Les entreprises investissent massivement dans les données, l’intelligence artificielle et l’innovation pour renforcer leur compétitivité. Pourtant, un actif plus discret fait souvent la différence : la connaissance locale. Invisible dans les bilans, elle conditionne la réussite des stratégies internationales.
Comment développer une activité sur un marché traversé par les tensions géopolitiques ? Les travaux d’Hamidou Sangla sur le terrorisme, les mobilités et la recomposition de la communication sociale dans les États du Sahel, montrent combien la compréhension des dynamiques locales est essentielle. De la même manière, les recherches d’Aliou Agne sur la salinisation des terres agricoles révèlent des réalités qui influencent directement la sécurité alimentaire, les territoires et les décisions économiques.

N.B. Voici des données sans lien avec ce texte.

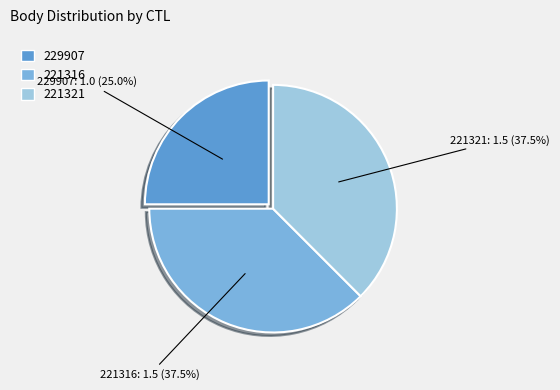

What percentage is the 229907 slice, to the nearest percent?

25%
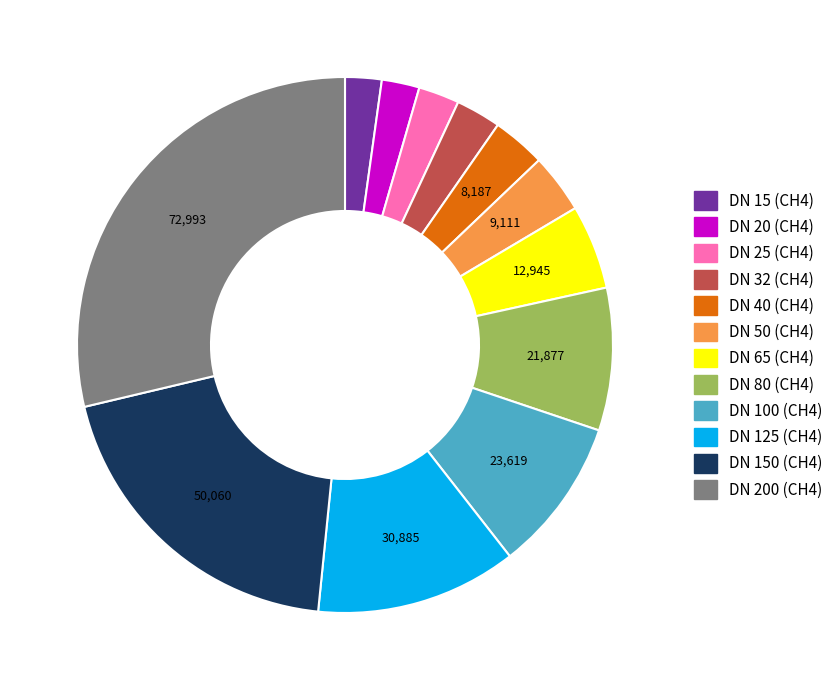

True or false: DN 20 (СН4) accounts for 2% of the total.

True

Ces exemples illustrent une conviction : la connaissance est un actif stratégique. Ancrée dans les réalité humaines, elle permet aux entreprises d’anticiper les risques, d’adapter leurs investissements et de concilier performance économique et développement humain. Une double ambition qui n’est plus une option. Elle est devenue un critère pour appréhender la robustesse des chaînes de valeur. À l’heure où la croissance mondiale se concentre en Afrique, en Asie et en Amérique latine, comprendre les spécificités des territoires constitue un avantage concurrentiel.

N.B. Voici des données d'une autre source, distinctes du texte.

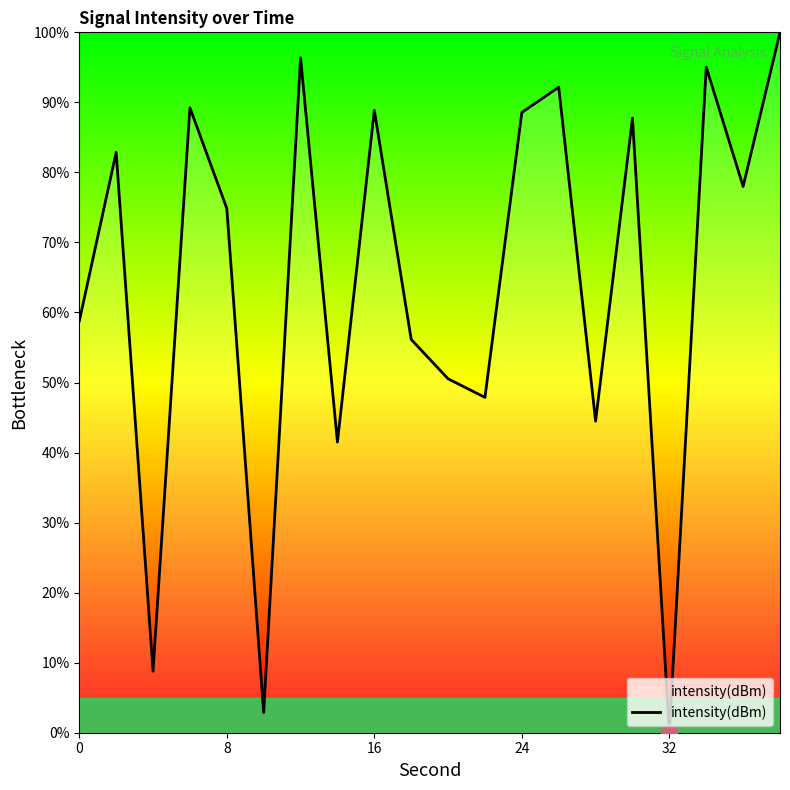

Does the chart have visible grid lines?

No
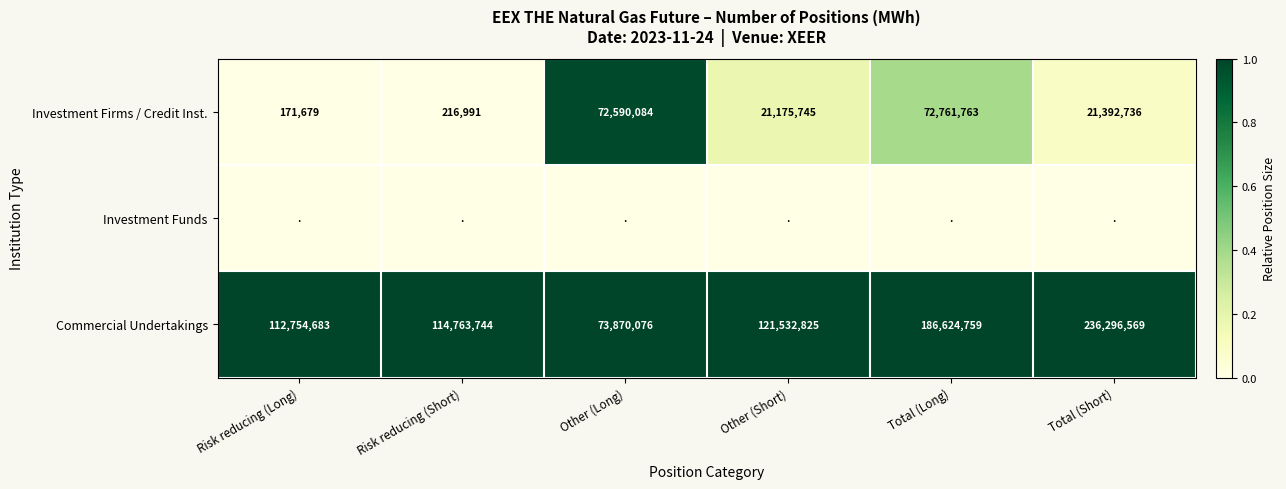

At which label does Commercial Undertakings reach its minimum?

Other (Long)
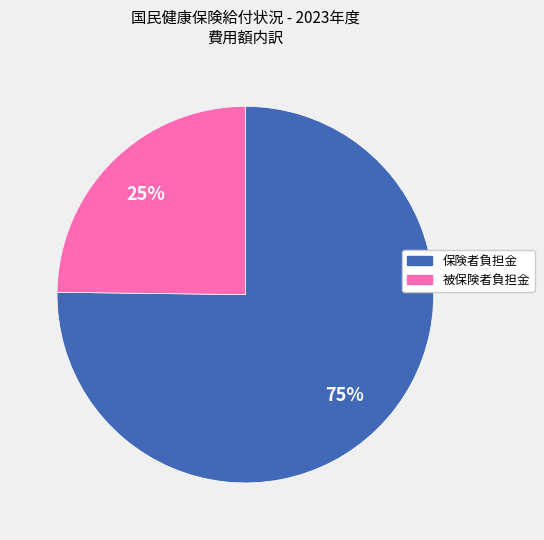

Is the sum of 被保険者負担金 and 保険者負担金 greater than half?

Yes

Cette compréhension repose sur une recherche indépendante, contextualisée et produite au plus près des réalités locales par des chercheurs qui gagneraient à être connus. C’est précisément la mission du Global Development Network (GDN), organisation internationale fondée à la Banque mondiale en 1999 à l’initiative du prix Nobel Joseph Stiglitz.
Les travaux de recherche d’Hamidou Sangla ou d’Aliou Agne illustrent concrètement cette volonté de rendre accessible ce capital au plus grand nombre. En fédérant chercheurs, universités, think tanks, entreprises, gouvernements et organisations internationales, le GDN réduit les asymétries mondiales de connaissance.
Sa conférence annuelle mondiale, à Tokyo en décembre 2026, est l’un des temps forts où, à l’échelle internationale, nous faisons circuler les idées, les données et les résultats de recherche vers les lieux où ils auront le plus d’impact.
Faire de la recherche un point de départ de l’action publique comme des stratégies d’entreprise revient à investir dans un capital invisible devenu essentiel.
C’est cette conviction que nous continuerons de partager, dans les mois à venir, avec les dirigeants économiques et décideurs publics soucieux d’ancrer leurs stratégies dans une connaissance fine des territoires.